Hi AVI, thanks so much for your kind words about my interview with "Pints with Jack." You bring up some great points, and while I don't want to write an entire essay (maybe later on my blog) let me touch on a couple of things.
1) The difference between Sir Gawain the Green Knight and Till We Have Faces is that the latter was written by a profoundly Christian individual who regarded TWHF as the magnum opus of his fiction literary work. I cannot see how such a work not end in leading to the true religion (though I agree there is more work to be done in Glome).
2) With respect to paganism, to address the question you raise I need to formulate terms more accurately, but let's see what we can do in a couple of paragraphs. My perspective is that a Jewish approach to paganism is based on Abraham who midrashically destroyed the idols of his father. The revelation at Sinai then introduces a religion that makes a distinct break with pagan worship. This does not mean that there are no similarities between Judaism and paganism. For example, Judaism has a harvest festival as do/did pagans. Ours involves leaving our houses and going to live in Sukkot as a demonstration of our trust in God. It's still a harvest festival but a monotheistic God-centered one. Using Lewis' terms in the Four Loves, I would say the similarity of pagan festivals is nearness by likeness as opposed to nearness by approach - a distinct break between the two is present. Nonetheless, if we would like to call this a "transformation" of the harvest festival I'm OK with that.
My discomfort with Lewis is that TWHF suggests a smooth evolution from paganism rather than a distinct break. I would have assumed Christianity had two breaks: Sinai as a break from paganism, and the resurrection as a break from Judaism, but that doesn't seem to be the way Lewis portrays things.
I'm a little surprised with your characterization as my approach being more Protestant. Not that I mind, but it seems to me that ritual is much more prevalent and important in Judaism than in Protestantism and even more than in Catholicism (sacrifices is a topic of wide discussion amongst Jewish thinkers so I'm leaving that out for now). Does that mean it's more akin to "paganism"? I don't think so, but I guess it depends on our definition of paganism.

Thanks again!

Assistant Village Idiot said...

Well said, sir, and thank you for coming by. I did wonder if I had misunderstood you and will think over what you have written. I had not thought of the sharp break/gradualist aspect of TWHF.

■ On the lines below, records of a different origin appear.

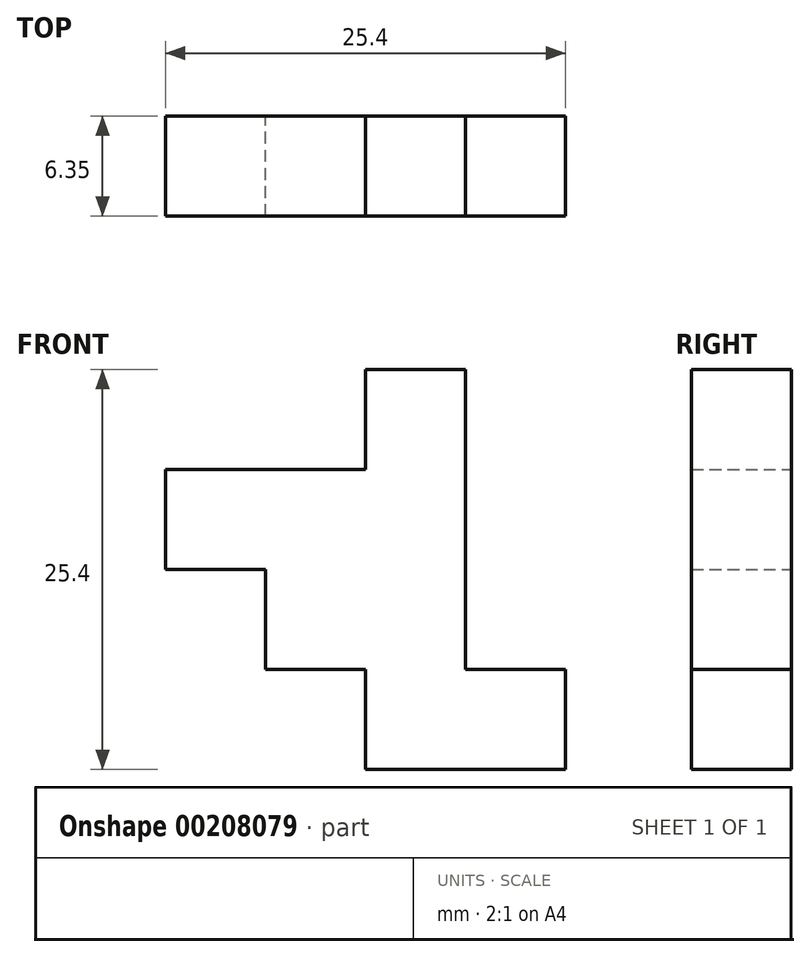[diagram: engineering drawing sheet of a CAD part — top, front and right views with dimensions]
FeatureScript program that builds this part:
annotation { "Feature Type Name" : "Feature", "Feature Type Description" : "" }
export const myFeature = defineFeature(function(context is Context, id is Id, definition is map)
    precondition{}
    {
        {
            var Q0;
            Q0=qCreatedBy(makeId("Front.planeOp"),FACE);
            var sketch = newSketch(context, id + "F0", { "sketchPlane" : qUnion([Q0])});
            skLineSegment(sketch, "E0.bottom", {"start": v(22.63, -12.09) * mm, "end": v(28.98, -12.09) * mm});
            skLineSegment(sketch, "E0.top", {"start": v(22.63, -37.49) * mm, "end": v(35.33, -37.49) * mm});
            skLineSegment(sketch, "E0.left", {"start": v(9.93, -18.44) * mm, "end": v(9.93, -24.79) * mm});
            skLineSegment(sketch, "E0.right", {"start": v(35.33, -31.14) * mm, "end": v(35.33, -37.49) * mm});
            skLineSegment(sketch, "E1", {"start": v(28.98, -12.09) * mm, "end": v(28.98, -31.14) * mm});
            skLineSegment(sketch, "E2", {"start": v(28.98, -31.14) * mm, "end": v(35.33, -31.14) * mm});
            skPoint(sketch, "E3.orphan", {"position": v(35.33, -12.09) * mm});
            skPoint(sketch, "E4.orphan", {"position": v(28.98, -37.49) * mm});
            skLineSegment(sketch, "E5", {"start": v(9.93, -18.44) * mm, "end": v(22.63, -18.44) * mm});
            skLineSegment(sketch, "E6", {"start": v(22.63, -18.44) * mm, "end": v(22.63, -12.09) * mm});
            skLineSegment(sketch, "E7", {"start": v(22.63, -31.14) * mm, "end": v(16.28, -31.14) * mm});
            skLineSegment(sketch, "E8", {"start": v(16.28, -24.79) * mm, "end": v(16.28, -31.14) * mm});
            skLineSegment(sketch, "E9", {"start": v(16.28, -24.79) * mm, "end": v(9.93, -24.79) * mm});
            skPoint(sketch, "E10.orphan", {"position": v(4.48, -24.79) * mm});
            skLineSegment(sketch, "E11", {"start": v(22.63, -37.49) * mm, "end": v(22.63, -31.14) * mm});
            skPoint(sketch, "E12.orphan", {"position": v(22.63, -39.28) * mm});
            skPoint(sketch, "E13.orphan", {"position": v(9.93, -37.49) * mm});
            skPoint(sketch, "E14.orphan", {"position": v(9.93, -31.14) * mm});
            skPoint(sketch, "E15.orphan", {"position": v(16.28, -18.44) * mm});
            skPoint(sketch, "E16.orphan", {"position": v(9.93, -12.09) * mm});
            skSolve(sketch);
        }
        {
            var Q0;
            Q0=makeQuery(id+"F0.imprint","IMPRINT",FACE,{"disambiguationData":[TD([[makeQuery(id+"F0.imprint","IMPRINT",EDGE,{"derivedFrom":sQuery(id+"F0.wireOp",EDGE,"E0.bottom")}),-1.0]])]});
            extrude(context, id + "F1", {"entities" : qUnion([Q0]), "depth" : 6.35 * mm});
        }
        {
            var Q0;
            Q0=makeQuery(id+"F0.imprint","IMPRINT",FACE,{"disambiguationData":[TD([[makeQuery(id+"F0.imprint","IMPRINT",EDGE,{"derivedFrom":sQuery(id+"F0.wireOp",EDGE,"E0.bottom")}),-1.0]])]});
            extrude(context, id + "F2", {"entities" : qUnion([Q0]), "depth" : 6.35 * mm});
        }
    });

As for a Protestant rather than Catholic/Eastern Orthodox approach, I agree that Judaism would be initially thought of as more like the latter with ritual and ceremony. But Western European and especially American Judaism, even including the Orthodox kind, moved in an increasingly reason-based rather than mystery based faith.* There are complications, certainly. It is not merely Enlightenment based, with the Vilna Gaon/Hasidic split, but extends back to the destruction of the Temple and the reinterpretation of what is central after the sacrifices became impossible. But even the Hillel and Shammai counterpoint was in a context still bloody. (And properly so. No disapproval from me on that. Perhaps the bloodiness is overwhelming my impression in this whole discussion.) So yes, even now Orthodoxy is ritual-based. I only contrast it to its own self extending farther and farther back. My complaint with Protestants, though I am one, is that it congratulates itself too much on reason - snarky aside, I think Reform Judaism does much the same - which is only one side of the faith coin. We need more bloodiness, frankly.

I recommend to you a piece I wrote years ago about an old Romanian in Beius encountering the idea of where the Jews went, when I spoke to him after the Iron Curtain fell. A Different Holocaust Up Close: https://assistantvillageidiot.blogspot.com/2005/11/different-holocaust-up-close.html

*In Will Herberg's classic Protestant, Catholic, Jew (which only a dissident Reform Jew could have even conceived of writing), he notes that services in American synagogues and American Catholic churches resemble American mainline Protestant services more than their European counterparts. Those were Conservative and Reform services, certainly, but my limited experience suggests that New York Orthodoxy, Satmar or not, has more of Brooklyn than Minsk in it.